Virtual reality has exploded into the modern psyche as a new frontier for communication and creativity. It came into The Plant’s collective consciousness working with Atmospheric, an inspiring business using VR to create online, immersive gatherings that you can experience from anywhere.

Their carbon emissions offset tracker particularly piqued our interest, showing the amount of carbon saved due to event goers not travelling. On a macro level this is great for the planet. But also as an individual, offsetting your carbon emissions may also help offset your carbon guilt, relaxing some of the anxieties caused by global warming. 

So we started to wonder, how is VR being used to tackle climate change?

 

 

Imagination

 

Injecting some optimism and a dose of fun is what the climate change movement needs most to recruit more of the public and generate action.
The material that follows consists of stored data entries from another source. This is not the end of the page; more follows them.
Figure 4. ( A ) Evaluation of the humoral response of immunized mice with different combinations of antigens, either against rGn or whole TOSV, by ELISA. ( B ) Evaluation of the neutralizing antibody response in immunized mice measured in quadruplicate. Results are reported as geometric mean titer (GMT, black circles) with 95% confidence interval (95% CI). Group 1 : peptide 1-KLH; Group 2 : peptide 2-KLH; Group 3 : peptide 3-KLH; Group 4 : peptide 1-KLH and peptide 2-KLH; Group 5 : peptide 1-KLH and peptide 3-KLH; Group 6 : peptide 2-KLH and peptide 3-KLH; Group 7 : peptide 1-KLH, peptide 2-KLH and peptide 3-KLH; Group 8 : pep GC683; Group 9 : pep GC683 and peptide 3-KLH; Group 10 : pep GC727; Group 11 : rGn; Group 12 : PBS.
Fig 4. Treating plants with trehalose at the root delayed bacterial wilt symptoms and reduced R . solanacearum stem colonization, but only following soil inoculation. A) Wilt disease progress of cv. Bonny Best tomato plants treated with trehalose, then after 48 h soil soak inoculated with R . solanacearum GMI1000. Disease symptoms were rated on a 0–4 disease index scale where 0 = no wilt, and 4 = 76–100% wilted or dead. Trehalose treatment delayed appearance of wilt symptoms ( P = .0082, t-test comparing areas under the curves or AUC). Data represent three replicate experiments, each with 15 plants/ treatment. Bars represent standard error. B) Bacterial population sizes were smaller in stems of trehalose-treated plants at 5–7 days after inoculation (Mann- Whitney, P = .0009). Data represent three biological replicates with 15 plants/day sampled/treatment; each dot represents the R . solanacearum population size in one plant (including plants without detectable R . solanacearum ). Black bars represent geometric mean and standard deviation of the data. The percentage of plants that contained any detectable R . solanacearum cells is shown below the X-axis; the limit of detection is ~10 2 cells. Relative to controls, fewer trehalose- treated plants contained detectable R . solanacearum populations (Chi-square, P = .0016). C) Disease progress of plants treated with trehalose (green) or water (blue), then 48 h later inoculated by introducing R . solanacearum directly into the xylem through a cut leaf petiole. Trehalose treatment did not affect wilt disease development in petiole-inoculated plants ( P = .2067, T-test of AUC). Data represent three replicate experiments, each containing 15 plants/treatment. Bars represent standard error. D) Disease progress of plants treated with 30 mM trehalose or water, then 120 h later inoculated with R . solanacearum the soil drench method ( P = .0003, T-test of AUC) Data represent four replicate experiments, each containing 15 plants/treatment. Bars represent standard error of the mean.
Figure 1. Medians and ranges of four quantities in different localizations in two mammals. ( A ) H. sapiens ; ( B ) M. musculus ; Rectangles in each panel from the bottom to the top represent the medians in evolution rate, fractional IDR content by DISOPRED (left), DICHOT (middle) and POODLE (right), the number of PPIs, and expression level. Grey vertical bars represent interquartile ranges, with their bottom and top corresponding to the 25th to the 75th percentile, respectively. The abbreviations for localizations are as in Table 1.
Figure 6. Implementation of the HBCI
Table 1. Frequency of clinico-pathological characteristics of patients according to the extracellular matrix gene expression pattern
Vanessa Keith from StudioTeka, an environmental architecture and design studio, wrote the book 2100: A Dystopian Utopia/The City After Climate Change which has since been turned into a VR game. In this game the player lands in the year 2100 and is tasked with inventing ways to protect the world’s big cities from natural disasters. The beautiful visuals of this game represent an astounding vision of Eco-futurism. But what it really achieves is an answer to the “crisis of imagination” (as Vanessa puts it) which plagues us. 

Too often people are pessimistic about the future but this VR game allows you to not only visualise an Eco future but have an immersive experience in which your senses are flooded by it. 

 

Empathy 

 

Universities around the world are looking to VR as an effective tool for communicating the climate crisis. 

In the West, while being the greatest contributors, climate disaster seems the furthest away. To tackle this, researchers across the globe began creating VR spaces focused on encouraging empathy for our world’s oceans. The immersive experiences often showed a pessimistic future, full of litter, decreased fish, and costal towns abandoned due to rising sea levels. Bringing into focus a fate that is inevitable unless action is taken. 

Not wanting to cause too much Eco-anxiety, the virtual realities would also feature a positive future which appeared to the users as a result of impactful actions. Which leads us to…

 

Action 

 

According to leading psychologists, the best way to tackle climate anxiety is to take action. A VR experience put together by the UN Environmental Programme in collaboration with PlayStation encourages just that. 

When in the virtual reality space, users see a visual representation of their carbon footprint portrayed by a large ball of gas. As you move through a daily routine, your carbon footprint suggests actions you can take to decrease your environmental impact. This includes changes like choosing a seasonal breakfast or taking the train.

Spending time in the virtual world reducing your carbon footprint encourages people to make the same changes in the real world, and as Greta Thunberg says, “No one is too small to make a difference”.

In their own way, each VR project mentioned here encourages empathy, action, and imagination. They are able to achieve this due to the immersive nature of virtual reality technology, which allows you to fully experience the scary realities of our future if humanity doesn’t change its path but also instils hope, an element which is often missing when discussing climate change.